::: EXTRACT

Let's go back to the slides.

Those functions are powerful.

They let us do what we need to do to manipulate and read data from a BLOB,

but they're a little cumbersome to use.

Let's write our own utilities to make them a bit more manageable.

I'm going to start with a function that I've named Read Value

and it takes a BLOB and then some offset within that BLOB,

and then the numeric type I want to read and the size of that type.

It's going to read one value out of the BLOB.

I passed my BLOB and offset and size into BLOB Peek,

get back a sub- BLOB of just those bytes, and then call Blob To Matrix

passing in the type.

I use the same size,

so the size of the BLOB and the size of an element are the same.

I should get back a matrix of one value

and I pass in "big" because I'm just always going to use big-endian format.

But I don't want to return a matrix.

I want to return that one value, so I pull it out of the matrix and return that.

This is called like so. I call Read Value, I pass in b.

I read one unsigned int starting at offset zero

and it's two bytes long and I get back that value FFD8.

There's a problem with this code though, and that's in this parameter b.

B is that BLOB that's 3.4 meg in size.

The problem is that JSL, when passing a BLOB to a function,

always passes it by value, meaning it makes a copy of it.

For every single number I want to pull out of my BLOB using this function,

it will make a copy of that 3.4 meg

just to pull out two bytes, or four bytes or whatever, and then throw it away

when the function returns.

::::::
::: RECORD EXTRACTS

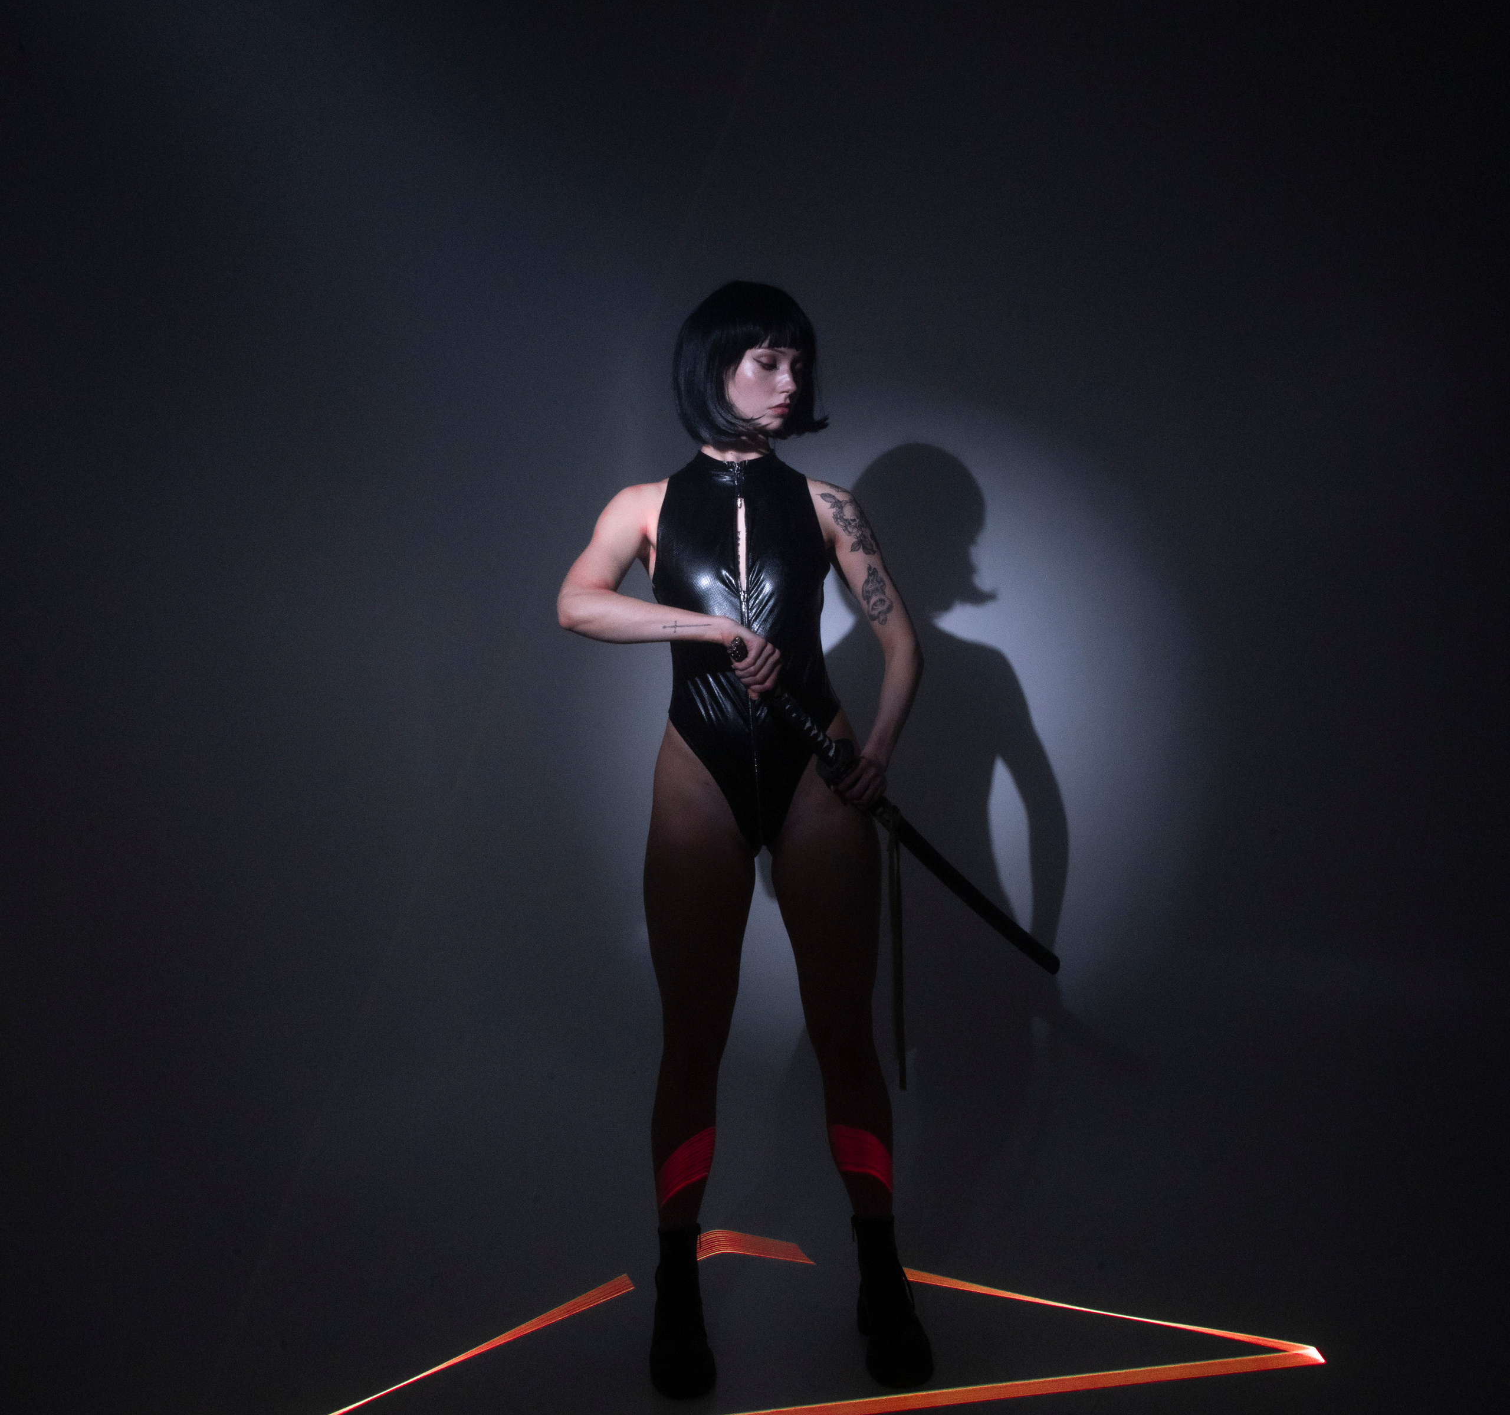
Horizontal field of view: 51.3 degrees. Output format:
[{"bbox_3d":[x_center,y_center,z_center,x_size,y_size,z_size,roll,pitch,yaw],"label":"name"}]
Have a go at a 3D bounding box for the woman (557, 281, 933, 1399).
[{"bbox_3d":[-0.008,0.178,2.480,0.570,1.700,0.360,-2,1,-3],"label":"woman"}]

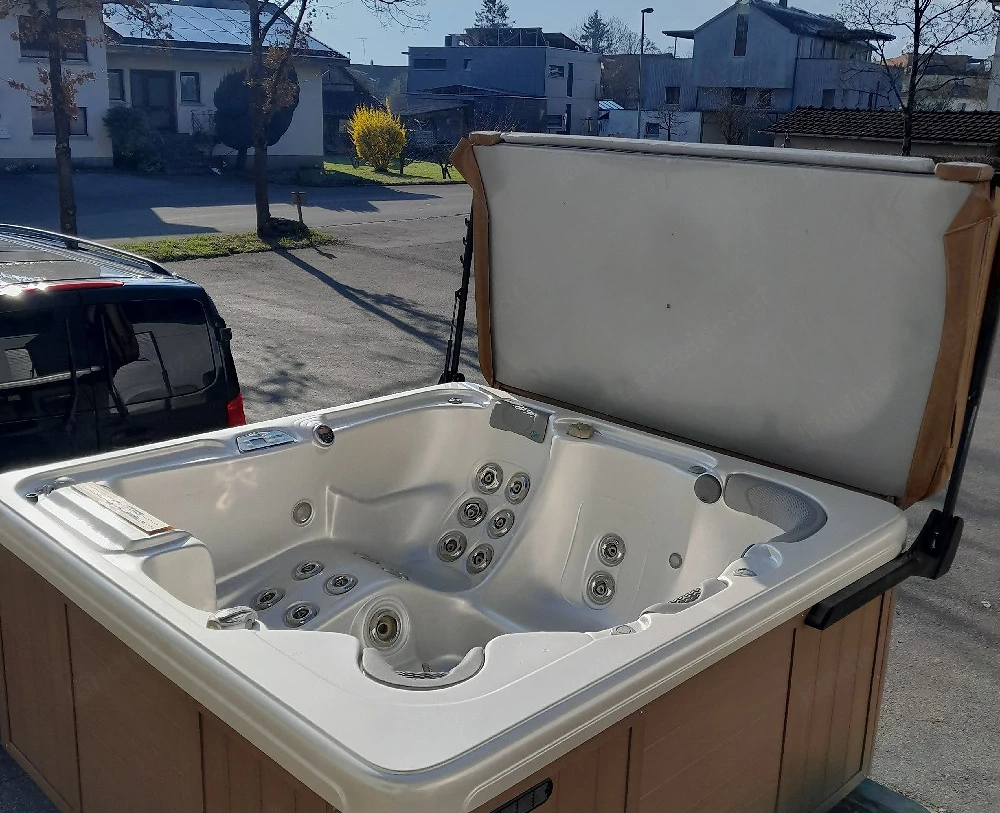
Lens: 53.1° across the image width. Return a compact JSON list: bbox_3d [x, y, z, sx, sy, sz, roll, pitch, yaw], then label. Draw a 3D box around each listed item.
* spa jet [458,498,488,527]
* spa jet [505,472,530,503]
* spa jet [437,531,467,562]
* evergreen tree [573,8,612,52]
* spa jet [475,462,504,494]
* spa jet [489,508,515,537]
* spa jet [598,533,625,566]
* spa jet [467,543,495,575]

::::::

INSTRUCTIONS TO FOLLOW: Carry the JSL BLOB walkthrough forward from its final sentence.

RESULT FOR THIS EXERCISE:
That's inefficient, wasteful, and probably really slow,

so we don't want to do that.

How can we get around that?

Well, instead of passing it as a parameter, let's put it in a global.

We'll make a global that we load with our BLOB,

and then we can call the function

and it'll just refer to the global instead of a parameter.

In fact, we can make a bunch of globals.

We can record the length of the BLOB to offset

to where we are currently processing data in the BLOB,

and maybe even for the endianness.

The problem with globals, though,

is that they are in the global symbol table,

and they might interfere with other code that you have.

In fact, we'd like to write our importing code as something that can be used

by other clients,

and those clients might have their own variables by these names,

or they might be using other code libraries that would interfere.

How do we get around that?

Well, I've done it by creating a namespace.

I call my namespace " EXIF Parser"

Now, instead of globals, I put them all as variables inside my namespace,

and now they're N amespace globals with that prefix.

Before I call my function, I need to initialize them.

I'll load the "Beach.jpeg" file into the EXIF P arser BLOB,

I'll record its link.

I'll start off my offset at the very beginning at zero,

and I'll set the endianness to "big,"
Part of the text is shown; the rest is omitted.